GreenHills - small data area overflow

Gary picture Gary · May 7, 2010 · Viewed 7.9k times · Source

I'm hoping maybe someone has a quick answer for this but essentially when I turn on optimizations, I get the following error:

[elxr] (error) small data area overflow: 0xfff9f6fc (signed) didn't fit in 16 bits while performing relocation in file test_main.o at location __sti___13_test_main_cpp_252229d3+0xc, to reference symbol oe_init_intconn

A similar error occurs when I put in this linker directive as well:

-auto_sda

Their manual doesn't make any mention of this linker error. I'm using Integrity 5.10

Answer

Quuxplusone picture Quuxplusone · Sep 6, 2012

This linker error is usually not related to the -Olink optimization -auto_sda. The linker sees your whole program and will try not to screw it up by autoSDAizing more than 64K of your data. (It might still be a linker bug, but that's unlikely.)

This error usually happens because someone who is not as perceptive as the linker has already put more than 64K bytes into SDA sections before the linker even gets a chance to have a go at it. The unperceptive individual might be you, if you did something like

#pragma startsda
int small_data[10000];  // 40Kbytes
int small_data_also[10000];  // another 40Kbytes
#pragma endsda

(possibly split across multiple files; in fact I think you'll get a compiler or assembler diagnostic if you try to create more than 64K of SDA in a single file).

But the unperceptive individual might also be the compiler, if you're passing options such as -sda=4 (which acts as if you threw a #pragma startsda around every global variable of 4 bytes or smaller in the entire file) and you have a ton of global variables. The compiler will happily SDAize 10,000 bytes in each of 20 individual files, and then the linker will complain that you're handing it 200,000 bytes of SDA. (The linker is smart enough to rewrite regular data references into SDA references, but has never been taught how to rewrite things in the opposite direction.)

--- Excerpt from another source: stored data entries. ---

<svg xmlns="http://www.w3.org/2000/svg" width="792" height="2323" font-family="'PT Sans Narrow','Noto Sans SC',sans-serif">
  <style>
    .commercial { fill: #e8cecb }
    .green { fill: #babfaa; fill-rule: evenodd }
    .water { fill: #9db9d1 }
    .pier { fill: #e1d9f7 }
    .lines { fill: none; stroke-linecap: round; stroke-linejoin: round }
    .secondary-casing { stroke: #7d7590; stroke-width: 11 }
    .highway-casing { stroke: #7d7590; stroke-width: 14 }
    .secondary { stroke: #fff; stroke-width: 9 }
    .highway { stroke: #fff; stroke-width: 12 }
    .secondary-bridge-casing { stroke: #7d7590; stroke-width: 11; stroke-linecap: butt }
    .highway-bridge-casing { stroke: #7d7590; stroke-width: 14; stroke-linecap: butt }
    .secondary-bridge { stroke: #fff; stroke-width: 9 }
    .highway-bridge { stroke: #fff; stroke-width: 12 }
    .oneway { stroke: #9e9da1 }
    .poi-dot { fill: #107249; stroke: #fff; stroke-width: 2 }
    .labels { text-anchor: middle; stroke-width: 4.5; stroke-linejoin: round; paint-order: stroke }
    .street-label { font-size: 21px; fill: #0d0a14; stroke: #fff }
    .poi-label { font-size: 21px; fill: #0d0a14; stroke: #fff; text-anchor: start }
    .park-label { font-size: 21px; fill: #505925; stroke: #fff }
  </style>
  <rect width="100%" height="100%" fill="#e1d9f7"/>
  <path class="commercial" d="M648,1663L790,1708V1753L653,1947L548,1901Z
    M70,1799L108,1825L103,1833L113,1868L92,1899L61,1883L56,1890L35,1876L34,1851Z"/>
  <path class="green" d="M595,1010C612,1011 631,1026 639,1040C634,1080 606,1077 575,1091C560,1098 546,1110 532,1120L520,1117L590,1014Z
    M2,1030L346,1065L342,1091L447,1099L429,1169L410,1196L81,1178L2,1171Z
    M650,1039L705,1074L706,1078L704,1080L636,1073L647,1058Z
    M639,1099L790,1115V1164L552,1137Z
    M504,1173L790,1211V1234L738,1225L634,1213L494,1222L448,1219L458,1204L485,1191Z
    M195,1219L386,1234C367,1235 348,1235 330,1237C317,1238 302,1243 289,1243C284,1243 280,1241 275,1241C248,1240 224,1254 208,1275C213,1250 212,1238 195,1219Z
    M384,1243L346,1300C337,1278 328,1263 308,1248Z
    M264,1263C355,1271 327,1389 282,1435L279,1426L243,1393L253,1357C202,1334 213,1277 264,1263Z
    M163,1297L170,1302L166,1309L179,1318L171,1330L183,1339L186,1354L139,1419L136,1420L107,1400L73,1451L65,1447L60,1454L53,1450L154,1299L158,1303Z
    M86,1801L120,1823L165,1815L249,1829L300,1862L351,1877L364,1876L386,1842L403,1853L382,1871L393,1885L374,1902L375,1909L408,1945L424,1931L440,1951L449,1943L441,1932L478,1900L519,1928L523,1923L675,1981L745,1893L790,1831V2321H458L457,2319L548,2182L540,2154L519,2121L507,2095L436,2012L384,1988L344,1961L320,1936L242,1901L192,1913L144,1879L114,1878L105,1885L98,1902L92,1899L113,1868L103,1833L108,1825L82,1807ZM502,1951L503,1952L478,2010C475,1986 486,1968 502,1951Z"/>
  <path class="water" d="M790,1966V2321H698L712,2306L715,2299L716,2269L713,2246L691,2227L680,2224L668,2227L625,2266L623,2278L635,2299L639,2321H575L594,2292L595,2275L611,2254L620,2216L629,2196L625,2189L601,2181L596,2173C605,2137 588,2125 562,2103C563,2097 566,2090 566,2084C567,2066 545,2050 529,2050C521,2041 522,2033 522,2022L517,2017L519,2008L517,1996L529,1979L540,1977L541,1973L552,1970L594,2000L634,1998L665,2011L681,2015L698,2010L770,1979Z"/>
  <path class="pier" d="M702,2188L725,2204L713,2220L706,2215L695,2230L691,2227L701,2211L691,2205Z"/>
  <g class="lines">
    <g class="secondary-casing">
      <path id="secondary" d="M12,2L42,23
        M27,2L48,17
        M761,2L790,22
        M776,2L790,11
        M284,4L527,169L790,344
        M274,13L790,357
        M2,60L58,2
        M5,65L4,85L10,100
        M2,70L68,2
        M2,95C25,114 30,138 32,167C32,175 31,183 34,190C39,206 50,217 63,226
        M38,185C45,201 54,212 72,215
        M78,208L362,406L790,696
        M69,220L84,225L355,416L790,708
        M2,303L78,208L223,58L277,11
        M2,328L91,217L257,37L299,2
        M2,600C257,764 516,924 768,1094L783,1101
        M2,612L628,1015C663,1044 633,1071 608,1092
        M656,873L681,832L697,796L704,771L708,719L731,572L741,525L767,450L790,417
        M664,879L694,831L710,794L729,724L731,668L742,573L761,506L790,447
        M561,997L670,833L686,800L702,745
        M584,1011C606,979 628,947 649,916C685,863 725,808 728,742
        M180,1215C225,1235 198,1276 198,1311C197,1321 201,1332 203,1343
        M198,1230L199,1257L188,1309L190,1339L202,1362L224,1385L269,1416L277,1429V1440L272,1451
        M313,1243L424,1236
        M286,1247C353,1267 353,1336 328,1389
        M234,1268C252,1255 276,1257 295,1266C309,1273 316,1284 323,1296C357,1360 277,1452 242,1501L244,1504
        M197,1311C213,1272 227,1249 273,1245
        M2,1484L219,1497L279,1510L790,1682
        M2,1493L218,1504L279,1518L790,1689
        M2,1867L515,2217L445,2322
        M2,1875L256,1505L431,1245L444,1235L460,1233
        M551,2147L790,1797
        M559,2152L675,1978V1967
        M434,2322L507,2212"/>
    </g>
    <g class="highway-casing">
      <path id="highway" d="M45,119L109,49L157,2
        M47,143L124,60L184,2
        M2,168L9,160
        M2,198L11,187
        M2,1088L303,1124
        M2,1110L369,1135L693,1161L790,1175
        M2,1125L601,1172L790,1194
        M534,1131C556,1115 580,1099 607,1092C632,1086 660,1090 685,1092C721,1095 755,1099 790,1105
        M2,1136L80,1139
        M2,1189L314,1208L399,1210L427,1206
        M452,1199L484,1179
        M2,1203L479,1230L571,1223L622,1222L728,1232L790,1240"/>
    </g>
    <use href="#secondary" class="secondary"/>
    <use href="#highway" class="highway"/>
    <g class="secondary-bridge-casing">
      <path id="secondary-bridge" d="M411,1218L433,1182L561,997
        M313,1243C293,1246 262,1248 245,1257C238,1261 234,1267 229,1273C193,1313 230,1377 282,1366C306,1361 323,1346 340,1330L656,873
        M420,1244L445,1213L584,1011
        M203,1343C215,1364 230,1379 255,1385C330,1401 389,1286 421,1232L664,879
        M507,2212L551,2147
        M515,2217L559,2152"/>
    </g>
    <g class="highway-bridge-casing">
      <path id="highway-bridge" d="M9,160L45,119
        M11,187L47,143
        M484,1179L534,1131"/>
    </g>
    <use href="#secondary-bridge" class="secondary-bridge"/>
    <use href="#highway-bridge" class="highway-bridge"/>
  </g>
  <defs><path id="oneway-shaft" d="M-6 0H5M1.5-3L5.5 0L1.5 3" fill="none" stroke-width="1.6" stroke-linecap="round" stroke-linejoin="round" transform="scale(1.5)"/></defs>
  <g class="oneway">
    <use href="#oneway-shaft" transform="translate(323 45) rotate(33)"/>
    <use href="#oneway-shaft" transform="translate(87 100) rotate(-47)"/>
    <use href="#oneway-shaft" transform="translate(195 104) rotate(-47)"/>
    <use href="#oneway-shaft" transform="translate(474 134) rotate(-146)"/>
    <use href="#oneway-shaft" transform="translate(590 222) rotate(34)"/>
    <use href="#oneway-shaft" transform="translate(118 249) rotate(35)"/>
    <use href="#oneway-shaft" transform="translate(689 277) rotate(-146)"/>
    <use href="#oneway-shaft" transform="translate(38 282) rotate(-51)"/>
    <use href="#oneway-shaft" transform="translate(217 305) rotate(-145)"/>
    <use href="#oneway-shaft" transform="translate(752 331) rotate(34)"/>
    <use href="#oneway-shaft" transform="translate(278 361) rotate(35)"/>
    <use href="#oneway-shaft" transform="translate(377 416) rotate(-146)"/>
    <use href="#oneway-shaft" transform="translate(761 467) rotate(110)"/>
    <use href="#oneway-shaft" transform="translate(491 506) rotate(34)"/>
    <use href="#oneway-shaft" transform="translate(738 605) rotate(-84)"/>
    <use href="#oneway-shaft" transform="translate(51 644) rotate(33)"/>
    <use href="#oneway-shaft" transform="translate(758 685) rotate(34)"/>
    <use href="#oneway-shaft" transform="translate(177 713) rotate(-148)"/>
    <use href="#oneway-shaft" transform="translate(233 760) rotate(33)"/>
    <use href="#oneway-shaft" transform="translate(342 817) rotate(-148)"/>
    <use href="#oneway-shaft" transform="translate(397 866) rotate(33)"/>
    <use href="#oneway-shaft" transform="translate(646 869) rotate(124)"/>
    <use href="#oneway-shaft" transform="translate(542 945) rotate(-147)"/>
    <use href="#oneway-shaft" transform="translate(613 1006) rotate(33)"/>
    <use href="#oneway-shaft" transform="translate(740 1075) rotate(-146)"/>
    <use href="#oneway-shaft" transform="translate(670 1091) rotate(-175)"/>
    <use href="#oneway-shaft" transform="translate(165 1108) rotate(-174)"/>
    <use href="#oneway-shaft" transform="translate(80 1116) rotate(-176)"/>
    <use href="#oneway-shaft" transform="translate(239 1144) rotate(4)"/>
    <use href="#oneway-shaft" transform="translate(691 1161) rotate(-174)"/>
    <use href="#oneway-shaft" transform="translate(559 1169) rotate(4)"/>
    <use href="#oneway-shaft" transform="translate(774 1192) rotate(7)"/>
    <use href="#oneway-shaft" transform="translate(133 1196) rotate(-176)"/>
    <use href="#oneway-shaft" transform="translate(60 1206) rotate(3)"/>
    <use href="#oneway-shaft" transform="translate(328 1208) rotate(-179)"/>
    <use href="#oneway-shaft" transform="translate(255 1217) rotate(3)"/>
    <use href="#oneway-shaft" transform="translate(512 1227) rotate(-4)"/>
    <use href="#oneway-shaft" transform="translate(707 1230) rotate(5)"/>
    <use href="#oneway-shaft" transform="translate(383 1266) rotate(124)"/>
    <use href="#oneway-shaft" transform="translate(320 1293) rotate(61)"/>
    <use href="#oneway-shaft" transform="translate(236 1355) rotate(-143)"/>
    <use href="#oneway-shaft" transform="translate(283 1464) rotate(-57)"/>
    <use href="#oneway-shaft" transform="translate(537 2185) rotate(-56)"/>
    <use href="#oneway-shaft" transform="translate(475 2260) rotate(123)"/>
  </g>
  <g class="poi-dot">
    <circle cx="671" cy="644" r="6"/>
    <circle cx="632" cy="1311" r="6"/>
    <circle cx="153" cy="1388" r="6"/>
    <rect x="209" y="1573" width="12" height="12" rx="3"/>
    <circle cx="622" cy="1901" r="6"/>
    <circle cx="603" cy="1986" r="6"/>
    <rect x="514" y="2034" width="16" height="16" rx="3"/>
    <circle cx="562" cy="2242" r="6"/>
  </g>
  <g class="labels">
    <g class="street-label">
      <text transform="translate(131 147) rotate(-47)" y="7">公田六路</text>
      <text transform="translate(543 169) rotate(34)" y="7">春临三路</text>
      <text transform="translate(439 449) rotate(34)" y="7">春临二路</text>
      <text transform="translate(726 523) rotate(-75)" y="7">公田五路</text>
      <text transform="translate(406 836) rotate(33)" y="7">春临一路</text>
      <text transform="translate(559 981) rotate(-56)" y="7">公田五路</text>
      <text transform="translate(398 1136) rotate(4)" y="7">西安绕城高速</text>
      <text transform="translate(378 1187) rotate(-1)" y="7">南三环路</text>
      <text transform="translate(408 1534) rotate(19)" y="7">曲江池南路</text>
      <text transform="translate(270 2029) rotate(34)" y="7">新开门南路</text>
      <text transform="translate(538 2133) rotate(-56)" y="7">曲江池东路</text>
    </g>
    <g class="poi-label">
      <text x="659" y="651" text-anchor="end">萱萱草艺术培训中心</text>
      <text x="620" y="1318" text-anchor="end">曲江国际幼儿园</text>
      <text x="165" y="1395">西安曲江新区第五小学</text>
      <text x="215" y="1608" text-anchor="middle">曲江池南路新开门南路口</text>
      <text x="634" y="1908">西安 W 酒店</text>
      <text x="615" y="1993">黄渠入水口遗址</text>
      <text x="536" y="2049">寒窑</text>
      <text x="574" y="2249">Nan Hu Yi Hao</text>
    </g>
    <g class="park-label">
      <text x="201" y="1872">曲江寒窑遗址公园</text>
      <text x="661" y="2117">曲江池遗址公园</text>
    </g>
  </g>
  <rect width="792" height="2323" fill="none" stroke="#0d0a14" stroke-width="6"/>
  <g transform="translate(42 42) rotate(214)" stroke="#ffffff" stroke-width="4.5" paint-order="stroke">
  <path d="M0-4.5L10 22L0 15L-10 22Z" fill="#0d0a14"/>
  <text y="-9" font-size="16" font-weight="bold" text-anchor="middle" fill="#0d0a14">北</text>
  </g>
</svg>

Finally, even if you think you're not passing -sda=, you might be surprised. Run the driver with the -# or -v option. IIRC, ccintppc secretly passes -sda=4 by default. You can get the driver to stop "helping" you; just pass -sda=none or -sda=0, which should override the driver's default. You might want to pass this option on a file-by-file basis, starting with your coldest code.